READING PASSAGE:
##############################

Visiting family in Portland.
In the kitchen my eyes are drawn continually to the clock, the place
where a clock would logically be. But it’s
not a clock, it’s a round bowl-shaped, screen-thing decorated with
dragonflies. Many glances before my brain
is convinced my eyes will not find a clock there.
On the beach there has been an enormous die-off of little crabs,
about a nickel or quarter-sized diameter.
Their bodies mark the long uneven lines of high tide.
For Mother’s Day the community has hid glass balls–floats–on
the beach for people to find, not unlike an Easter egg hunt. These are decorative newly-made glass balls,
not the old ones designed to keep fishing nets managed.
Groups of people are searching for the glass floats,
randomly, combing through the grass and log-strewn dunes where we typically
enjoy solitude.
My wife Aisha and I believe that certain small found objects
are tokens of good luck.
Historically, I have been good at finding beach glass, water
and sand erosion rounded shards and scraps.
Over these seven days I am finding almost none, but Aisha is finding
much.
But, oddly, I am finding many agates. I am thinking of an old Jesse Colin Young
song:
And my front pathway markers
Are
pieces of granite and chert.
Note to self: research the difference between chert and agate.
Note to self: hold on the vinyl LPs (which I haven’t played
for years).
The Green Flash. I
have always wanted to see this near mythical phenomenon which occurs over the
horizon as the sun sets in the Pacific.
Is that a real thing,
Aisha asks, the Green Flash?
I tell her I believe it.
The cloud-dancing coast of Oregon in late spring will probably not be
the best place to see it.
“The Blue Men,” my favorite story by Joy Williams. The line:
The blue men! We
wanted so much to see them but we never did.
Written on
postcard from the main character’s now-dead son.
We visit Mo’s for dinner, an indulgence, a ritual. There’s a touristy junky toy shop alongside
the line to be seated and I remember Macklin finding this bottle opener with a pirate’s
head as the handle. The pirate looked
exactly like him.
Outside of Mo’s is where the Siletz River meets the ocean
and the water roils with the meeting of the fresh water emptying out and the
salt water rolling in. Seals are out in
the water by the dozens rearing their head above the surface randomly, sleek
water dogs, a couple dozen of them. Above,
an equal number of seagulls squawk and wheel and dive also seemingly at random.
In the sky above all this the sun is radiating through spectacular dark
clouds. There won’t be green flash
tonight but it truly is grand.
We’ve been meeting with a real estate agent here at the
coast. We trust her, and like her. She reveals a surprising amount of personal
information about herself, unbidden.
Which seems somehow unlike her.
She tells us about the time when she and her twin sister were attacked
by an intruder at their home in Ketchikan.
Their father arrived in time to prevent disaster.
Did
they catch him? We wanted to know.
No, his footprints went through the snow in
the backyard, over the fence and into the woods.
None of the houses we look at inspire us to imagine we could
love them more than the house we live in now.

##############################

DATA FOR REVIEW:
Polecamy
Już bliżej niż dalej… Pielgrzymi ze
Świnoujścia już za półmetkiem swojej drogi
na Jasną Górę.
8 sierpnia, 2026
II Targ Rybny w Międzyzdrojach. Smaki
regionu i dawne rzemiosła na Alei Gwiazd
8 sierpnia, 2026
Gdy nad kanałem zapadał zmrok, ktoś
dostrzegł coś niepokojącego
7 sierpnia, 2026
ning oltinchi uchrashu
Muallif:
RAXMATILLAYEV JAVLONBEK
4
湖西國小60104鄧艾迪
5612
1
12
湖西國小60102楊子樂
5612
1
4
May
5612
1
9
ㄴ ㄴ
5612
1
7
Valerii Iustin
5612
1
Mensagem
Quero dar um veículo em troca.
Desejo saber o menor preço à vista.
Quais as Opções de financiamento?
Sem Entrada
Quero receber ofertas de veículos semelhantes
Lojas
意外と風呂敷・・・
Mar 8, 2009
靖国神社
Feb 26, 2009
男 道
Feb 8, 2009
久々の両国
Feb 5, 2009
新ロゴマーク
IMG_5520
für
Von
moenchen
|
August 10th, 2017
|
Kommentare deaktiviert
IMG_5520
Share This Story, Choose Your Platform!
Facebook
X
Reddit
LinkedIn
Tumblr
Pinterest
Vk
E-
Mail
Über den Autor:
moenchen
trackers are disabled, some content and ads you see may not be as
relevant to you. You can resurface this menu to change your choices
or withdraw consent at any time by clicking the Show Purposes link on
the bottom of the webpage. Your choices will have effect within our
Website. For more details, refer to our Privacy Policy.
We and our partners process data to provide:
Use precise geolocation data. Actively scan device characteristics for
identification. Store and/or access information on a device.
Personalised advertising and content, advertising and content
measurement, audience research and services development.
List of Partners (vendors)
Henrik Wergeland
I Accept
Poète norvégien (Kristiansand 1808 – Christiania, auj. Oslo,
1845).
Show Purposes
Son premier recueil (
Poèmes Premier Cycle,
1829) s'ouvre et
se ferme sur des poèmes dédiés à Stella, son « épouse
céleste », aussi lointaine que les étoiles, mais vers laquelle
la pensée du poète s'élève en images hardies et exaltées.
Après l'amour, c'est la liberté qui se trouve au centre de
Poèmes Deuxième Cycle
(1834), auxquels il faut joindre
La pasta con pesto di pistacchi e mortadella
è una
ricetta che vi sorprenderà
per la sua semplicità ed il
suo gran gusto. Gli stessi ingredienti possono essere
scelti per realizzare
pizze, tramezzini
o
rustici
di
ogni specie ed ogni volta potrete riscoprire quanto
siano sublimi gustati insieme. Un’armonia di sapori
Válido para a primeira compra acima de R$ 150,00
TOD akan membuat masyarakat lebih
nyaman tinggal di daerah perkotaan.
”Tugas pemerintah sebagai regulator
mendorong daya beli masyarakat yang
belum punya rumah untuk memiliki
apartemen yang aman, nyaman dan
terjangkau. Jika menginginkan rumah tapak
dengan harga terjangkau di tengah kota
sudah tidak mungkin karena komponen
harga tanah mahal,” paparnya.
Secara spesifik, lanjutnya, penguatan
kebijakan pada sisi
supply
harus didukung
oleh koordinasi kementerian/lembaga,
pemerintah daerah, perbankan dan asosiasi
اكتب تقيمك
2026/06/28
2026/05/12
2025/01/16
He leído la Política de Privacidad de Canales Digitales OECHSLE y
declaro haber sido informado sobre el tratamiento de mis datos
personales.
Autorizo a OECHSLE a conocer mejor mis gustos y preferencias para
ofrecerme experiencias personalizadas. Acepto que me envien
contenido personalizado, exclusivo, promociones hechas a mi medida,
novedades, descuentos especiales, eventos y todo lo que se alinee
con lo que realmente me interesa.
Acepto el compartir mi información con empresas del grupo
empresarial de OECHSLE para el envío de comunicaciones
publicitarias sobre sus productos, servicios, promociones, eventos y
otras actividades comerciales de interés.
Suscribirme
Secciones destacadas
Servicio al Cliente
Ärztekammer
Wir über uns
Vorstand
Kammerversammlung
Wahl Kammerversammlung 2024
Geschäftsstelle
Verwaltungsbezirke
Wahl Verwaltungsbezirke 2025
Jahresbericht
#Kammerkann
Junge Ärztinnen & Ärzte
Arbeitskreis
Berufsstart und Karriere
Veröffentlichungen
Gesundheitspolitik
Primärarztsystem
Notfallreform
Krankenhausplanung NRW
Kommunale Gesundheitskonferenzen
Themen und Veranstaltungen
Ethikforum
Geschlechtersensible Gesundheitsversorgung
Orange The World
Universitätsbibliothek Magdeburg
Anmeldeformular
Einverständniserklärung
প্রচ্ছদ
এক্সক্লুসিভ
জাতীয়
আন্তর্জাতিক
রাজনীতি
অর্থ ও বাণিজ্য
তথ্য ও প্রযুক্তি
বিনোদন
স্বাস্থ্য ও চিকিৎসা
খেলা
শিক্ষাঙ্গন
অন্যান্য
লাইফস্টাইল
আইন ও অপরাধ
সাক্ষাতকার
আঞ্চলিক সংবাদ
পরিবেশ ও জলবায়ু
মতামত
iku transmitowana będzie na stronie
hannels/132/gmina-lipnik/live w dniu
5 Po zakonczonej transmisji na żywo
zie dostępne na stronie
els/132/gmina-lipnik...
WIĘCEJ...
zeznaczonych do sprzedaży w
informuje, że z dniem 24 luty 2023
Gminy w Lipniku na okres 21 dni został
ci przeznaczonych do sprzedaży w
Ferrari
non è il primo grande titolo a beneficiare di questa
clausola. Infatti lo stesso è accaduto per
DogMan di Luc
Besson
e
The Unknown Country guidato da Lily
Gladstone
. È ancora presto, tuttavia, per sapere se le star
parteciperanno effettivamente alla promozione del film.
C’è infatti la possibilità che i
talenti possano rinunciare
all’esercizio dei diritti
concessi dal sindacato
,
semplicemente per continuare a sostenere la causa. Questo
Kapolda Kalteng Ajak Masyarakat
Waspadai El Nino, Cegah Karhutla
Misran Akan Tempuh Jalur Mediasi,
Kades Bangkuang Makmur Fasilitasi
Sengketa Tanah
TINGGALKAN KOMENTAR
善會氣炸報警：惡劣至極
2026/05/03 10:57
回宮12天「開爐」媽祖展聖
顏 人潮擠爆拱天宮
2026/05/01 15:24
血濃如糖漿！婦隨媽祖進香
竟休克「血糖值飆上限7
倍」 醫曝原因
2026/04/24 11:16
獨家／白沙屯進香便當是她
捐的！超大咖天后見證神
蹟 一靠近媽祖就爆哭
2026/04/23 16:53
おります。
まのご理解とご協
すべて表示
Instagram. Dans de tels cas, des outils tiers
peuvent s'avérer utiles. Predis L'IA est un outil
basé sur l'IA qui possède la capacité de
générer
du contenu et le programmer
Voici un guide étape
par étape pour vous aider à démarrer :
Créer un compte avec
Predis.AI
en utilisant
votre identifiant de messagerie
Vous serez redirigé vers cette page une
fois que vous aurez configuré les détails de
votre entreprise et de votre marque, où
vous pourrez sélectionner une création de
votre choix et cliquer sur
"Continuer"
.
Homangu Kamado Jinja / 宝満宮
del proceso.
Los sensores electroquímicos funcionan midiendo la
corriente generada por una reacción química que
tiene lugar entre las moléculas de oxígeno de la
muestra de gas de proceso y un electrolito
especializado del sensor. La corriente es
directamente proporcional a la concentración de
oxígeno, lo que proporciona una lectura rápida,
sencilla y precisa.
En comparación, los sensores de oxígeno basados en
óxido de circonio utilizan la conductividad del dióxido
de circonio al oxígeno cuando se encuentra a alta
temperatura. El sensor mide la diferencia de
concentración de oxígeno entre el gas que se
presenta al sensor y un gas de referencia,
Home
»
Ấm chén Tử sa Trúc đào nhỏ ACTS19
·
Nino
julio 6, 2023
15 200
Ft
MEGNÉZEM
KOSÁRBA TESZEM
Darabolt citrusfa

##############################

CHECK YOUR UNDERSTANDING:
a - Answer these questions about the Oregon coast journal:
(i) What decorates the round, bowl-shaped screen in the kitchen?
(ii) Which river meets the ocean outside of Mo's?
(iii) Where were the real estate agent and her twin sister attacked by an intruder?
b - Update the rows running from the start of the rows through the line that contains "Quero dar um veículo em troca.", replacing "sierpnia" with "lipca" and leaving everything else unchanged.

SOLUTIONS:
a -
(i) Dragonflies.
(ii) The Siletz River.
(iii) At their home in Ketchikan.

b -
Polecamy
Już bliżej niż dalej… Pielgrzymi ze
Świnoujścia już za półmetkiem swojej drogi
na Jasną Górę.
8 lipca, 2026
II Targ Rybny w Międzyzdrojach. Smaki
regionu i dawne rzemiosła na Alei Gwiazd
8 lipca, 2026
Gdy nad kanałem zapadał zmrok, ktoś
dostrzegł coś niepokojącego
7 lipca, 2026
ning oltinchi uchrashu
Muallif:
RAXMATILLAYEV JAVLONBEK
4
湖西國小60104鄧艾迪
5612
1
12
湖西國小60102楊子樂
5612
1
4
May
5612
1
9
ㄴ ㄴ
5612
1
7
Valerii Iustin
5612
1
Mensagem
Quero dar um veículo em troca.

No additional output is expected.